§ Records for processing
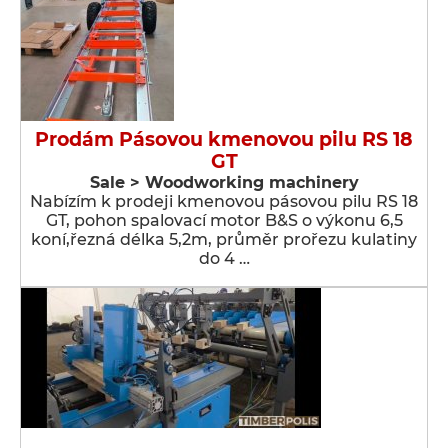
Prodám Pásovou kmenovou pilu RS 18
GT
Sale > Woodworking machinery
Nabízím k prodeji kmenovou pásovou pilu RS 18
GT, pohon spalovací motor B&S o výkonu 6,5
koní,řezná délka 5,2m, průměr prořezu kulatiny
do 4 …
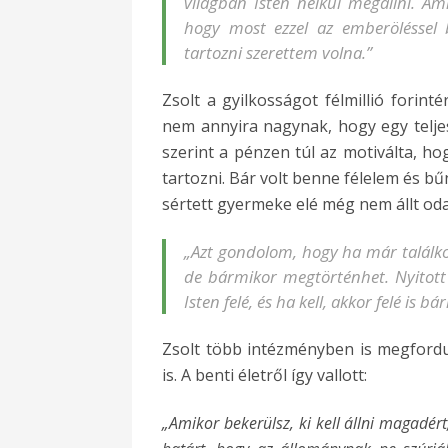
világban Isten nélkül megállni. Am
hogy most ezzel az emberöléssel
tartozni szerettem volna.”
Zsolt a gyilkosságot félmillió forint
nem annyira nagynak, hogy egy telje
szerint a pénzen túl az motiválta, ho
tartozni. Bár volt benne félelem és bű
sértett gyermeke elé még nem állt oda
„Azt gondolom, hogy ha már találko
de bármikor megtörténhet. Nyitot
Isten felé, és ha kell, akkor felé is
Zsolt több intézményben is megfordu
is. A benti életről így vallott:
„Amikor bekerülsz, ki kell állni magadér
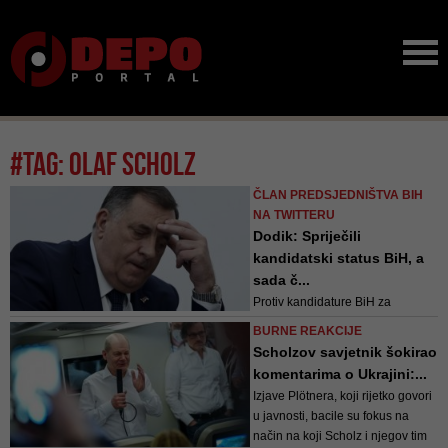
#tag: Olaf Scholz
ČLAN PREDSJEDNIŠTVA BIH
NA TWITTERU
Dodik: Spriječili
kandidatski status BiH, a
sada č...
Protiv kandidature BiH za
članstvo u Evropskoj uniji na
BURNE REAKCIJE
Samitu EU - Balkan u Briselu bile
Scholzov savjetnik šokirao
su Njemačka, Holandija i
komentarima o Ukrajini:...
Francuska
Izjave Plötnera, koji rijetko govori
u javnosti, bacile su fokus na
način na koji Scholz i njegov tim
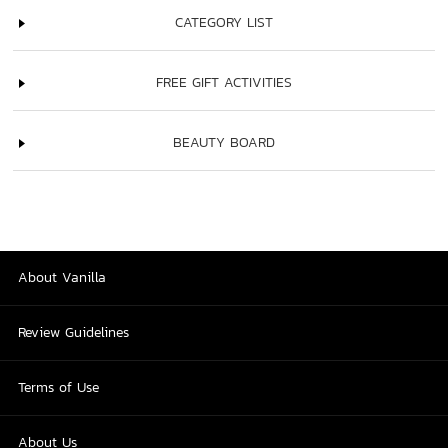
CATEGORY LIST
FREE GIFT ACTIVITIES
BEAUTY BOARD
About Vanilla
Review Guidelines
Terms of Use
About Us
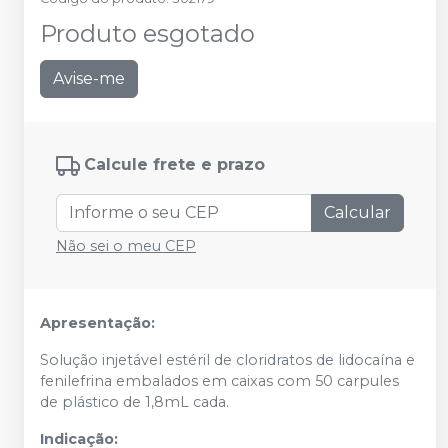
Produto esgotado
Avise-me
Calcule frete e prazo
Calcular
Não sei o meu CEP
Apresentação:
Solução injetável estéril de cloridratos de lidocaína e
fenilefrina embalados em caixas com 50 carpules
de plástico de 1,8mL cada.
Indicação:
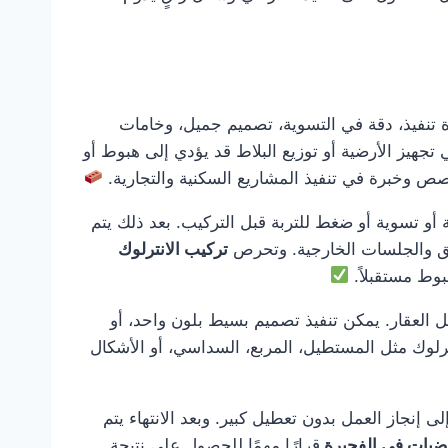
تنفيذ، دقة في التسوية، تصميم جميل، وخامات
تجهيز الأرضية أو توزيع البلاط قد يؤدي إلى هبوط أو
صص وخبرة في تنفيذ المشاريع السكنية والتجارية.
 أو تسوية أو ضغط للتربة قبل التركيب. بعد ذلك يتم
ئق والجلسات الخارجية. وتحرص
تركيب الانترلوك
وط مستقبلاً.
 العقار. يمكن تنفيذ تصميم بسيط بلون واحد، أو
ترلوك مثل المستطيل، المربع، السداسي، أو الأشكال
ى إنجاز العمل بدون تعطيل كبير. وبعد الانتهاء يتم
رضيات في الفجيرة
قرارًا مهمًا للحصول على نتيجة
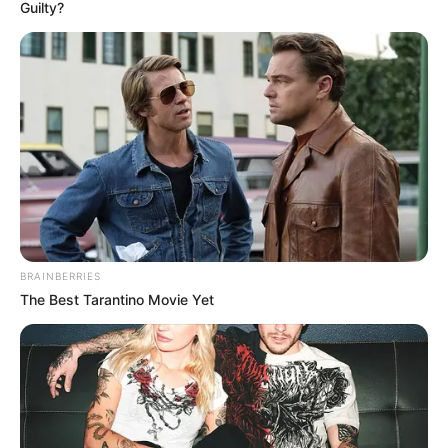
Guilty?
BRAINBERRIES
The Best Tarantino Movie Yet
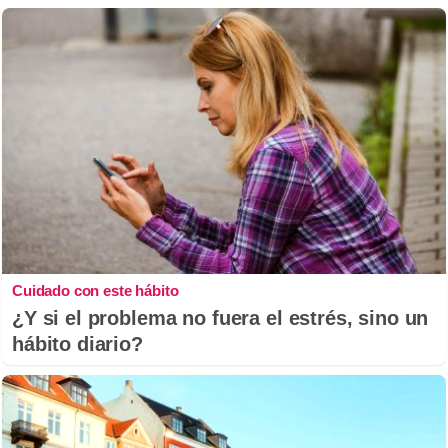
Cuidado con este hábito
¿Y si el problema no fuera el estrés, sino un
hábito diario?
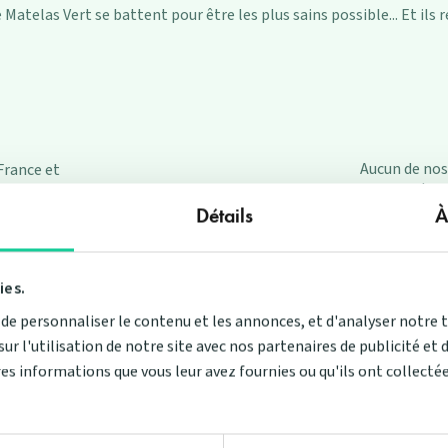
 Matelas Vert se battent pour être les plus sains possible... Et ils re
Aucun de nos
France et
pour la 
ers afin de
batterie d
rts.
Détails
À
ies.
e personnaliser le contenu et les annonces, et d'analyser notre 
 l'utilisation de notre site avec nos partenaires de publicité et 
es informations que vous leur avez fournies ou qu'ils ont collectées
Enfin, ils s
s comme la
profon
aturel, ou
accessibles 
e d'additifs
de notre en
 large choix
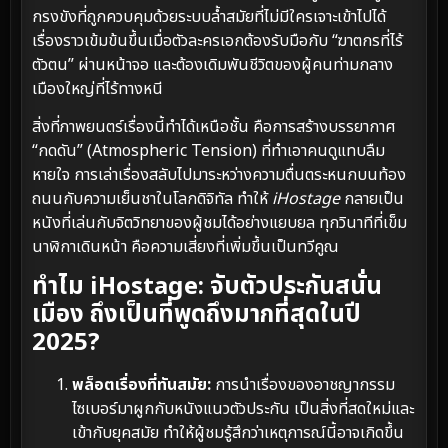
กรงขังที่ถูกควบคุมด้วยระบบล้ำสมัยที่ไม่มีใครเจาะเข้าไปได้
เรื่องราวเข้มข้นขึ้นเมื่อตัวละครเอกต้องรับมือกับ “ฆาตกรที่ไร้
ตัวตน” ผ่านหน้าจอ และต้องเดิมพันชีวิตของผู้คนท่ามกลาง
เมืองใหญ่ที่ไร้ทางหนี
สิ่งที่ภาพยนตร์เรื่องนี้ทำได้เหนือชั้น คือการสร้างบรรยากาศ
“กดดัน” (Atmospheric Tension) ที่ทำเอาคนดูแทบลืม
หายใจ การเล่าเรื่องสลับไปมาระหว่างความตื่นตระหนกบนท้อง
ถนนกับความเย็นชาในโลกดิจิทัล ทำให้
iHostage
กลายเป็น
หนังที่เล่นกับจิตวิทยาของผู้ชมได้อย่างแยบยล ทุกวินาทีที่เข็ม
นาฬิกาเดินหน้า คือความเสี่ยงที่เพิ่มขึ้นเป็นทวีคูณ
ทำไม iHostage: จับตัวประกันสนั่น
เมือง ถึงเป็นที่พูดถึงมากที่สุดในปี
2025?
พล็อตเรื่องที่ทันสมัย:
การนำเรื่องของอาชญากรรม
ไซเบอร์มาผูกกับหนังแนวตัวประกัน เป็นสิ่งที่สดใหม่และ
เข้ากับยุคสมัย ทำให้ผู้ชมรู้สึกว่าเหตุการณ์นี้อาจเกิดขึ้น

§ Work to complete
Among the entries above, copy exactly the stretch from the line holding "Não sei o meu CEP" through the line holding "ترلوك مثل المستطيل،", leaving out any pictures.

§ Expected output
Não sei o meu CEP
Apresentação:
Solução injetável estéril de cloridratos de lidocaína e
fenilefrina embalados em caixas com 50 carpules
de plástico de 1,8mL cada.
Indicação:
تنفيذ، دقة في التسوية، تصميم جميل، وخامات
تجهيز الأرضية أو توزيع البلاط قد يؤدي إلى هبوط أو
صص وخبرة في تنفيذ المشاريع السكنية والتجارية.
 أو تسوية أو ضغط للتربة قبل التركيب. بعد ذلك يتم
ئق والجلسات الخارجية. وتحرص
تركيب الانترلوك
وط مستقبلاً.
 العقار. يمكن تنفيذ تصميم بسيط بلون واحد، أو
ترلوك مثل المستطيل، المربع، السداسي، أو الأشكال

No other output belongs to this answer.